Литмир - Электронная Библиотека
A
A

Довольно даже того для беспристрастного наблюдателя, что во всяком письме своём именуете вы меня своим искренним другом и называете любезными именами, что делали, по моему разумению, не для чего иного, как с тем, чтобы усыпить мою совесть.

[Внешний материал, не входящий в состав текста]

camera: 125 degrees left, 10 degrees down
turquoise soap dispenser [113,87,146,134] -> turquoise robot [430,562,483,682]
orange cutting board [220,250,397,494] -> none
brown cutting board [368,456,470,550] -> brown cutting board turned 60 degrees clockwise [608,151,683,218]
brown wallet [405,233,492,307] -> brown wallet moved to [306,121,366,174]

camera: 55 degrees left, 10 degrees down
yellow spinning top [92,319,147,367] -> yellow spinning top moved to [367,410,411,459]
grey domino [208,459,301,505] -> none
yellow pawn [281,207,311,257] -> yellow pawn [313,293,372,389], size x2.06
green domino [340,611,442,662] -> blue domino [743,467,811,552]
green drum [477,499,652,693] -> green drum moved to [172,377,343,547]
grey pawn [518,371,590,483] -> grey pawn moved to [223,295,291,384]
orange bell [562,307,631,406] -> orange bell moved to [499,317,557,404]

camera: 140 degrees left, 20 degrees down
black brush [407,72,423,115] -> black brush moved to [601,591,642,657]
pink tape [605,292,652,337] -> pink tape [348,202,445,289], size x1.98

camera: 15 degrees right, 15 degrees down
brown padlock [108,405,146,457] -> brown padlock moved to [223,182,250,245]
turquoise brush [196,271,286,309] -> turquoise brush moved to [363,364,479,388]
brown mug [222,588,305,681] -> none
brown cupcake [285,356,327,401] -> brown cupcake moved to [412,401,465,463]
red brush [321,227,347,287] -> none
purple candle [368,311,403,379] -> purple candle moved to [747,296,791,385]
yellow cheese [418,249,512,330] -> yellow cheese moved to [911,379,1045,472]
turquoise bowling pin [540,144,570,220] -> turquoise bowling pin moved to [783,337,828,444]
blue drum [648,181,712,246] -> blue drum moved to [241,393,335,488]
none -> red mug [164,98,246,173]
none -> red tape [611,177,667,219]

Приступлю теперь к главному вашему относительно меня обману и вероломству, состоящему именно: в беспрерывном умалчивании в последнее время о всём том, что касается общего нашего интереса, в безбожном похищении письма, в котором, хотя темно и не совсем мне понятно, объяснили вы наши обоюдные условия и соглашения, в варварском насильном займе трёхсот пятидесяти рублей серебром, без расписки, сделанном у меня в качестве вашего половинщика; и, наконец, в гнусной клевете на общего знакомого нашего Евгения Николаича. Ясно вижу теперь, что хотелось вам доказать мне, что с него, с позволения сказать, как с козла, нет ни молока, ни шерсти и что он сам ни то ни се, ни рыба ни мясо, что и поставили ему в порок в письме своём от шестого числа сего месяца. Я же знаю Евгения Николаича как за скромного и благонравного юношу, чем именно может он и прельстить, и сыскать, и заслужить уважение в свете. Известно тоже мне, что вы каждый вечер, в продолжение целых двух недель, клали в карман свой по нескольку десятков, а иногда и до сотни рублей серебром, держа палки и банки Евгению Николаичу. Теперь же вы от этого всего отпираетесь и не только не соглашаетесь возблагодарить меня за старания, но даже присвоили безвозвратно собственные деньги мои, соблазнив меня предварительно качеством вашего половинщика и обольстив меня разными выгодами, имеющими быть на долю мою. Присвоив же теперь беззаконнейшим образом себе мои и Евгения Николаича деньги, возблагодарить меня уклоняетесь, употребляя для сего клевету, которою и очернили безрассудно в глазах моих того, кого я стараниями и усилиями своими ввёл в дом ваш. Сами же, напротив, по рассказам приятелей, до сих пор чуть-чуть не лижетесь с ним и выдаёте всему свету за первейшего вашего друга, несмотря на то что в свете нет такого последнего дурака, который бы сразу не угадал, к чему клонятся все ваши намерения и что именно значат на деле дружелюбные и приятельские отношения ваши. Я же скажу, что они значат обман, вероломство, забвение приличий и прав человека, богопротивны и всячески порочны. Ставлю себя примером и доказательством. Чем я вас оскорбил и за что вы со мною таким безбожным образом поступили?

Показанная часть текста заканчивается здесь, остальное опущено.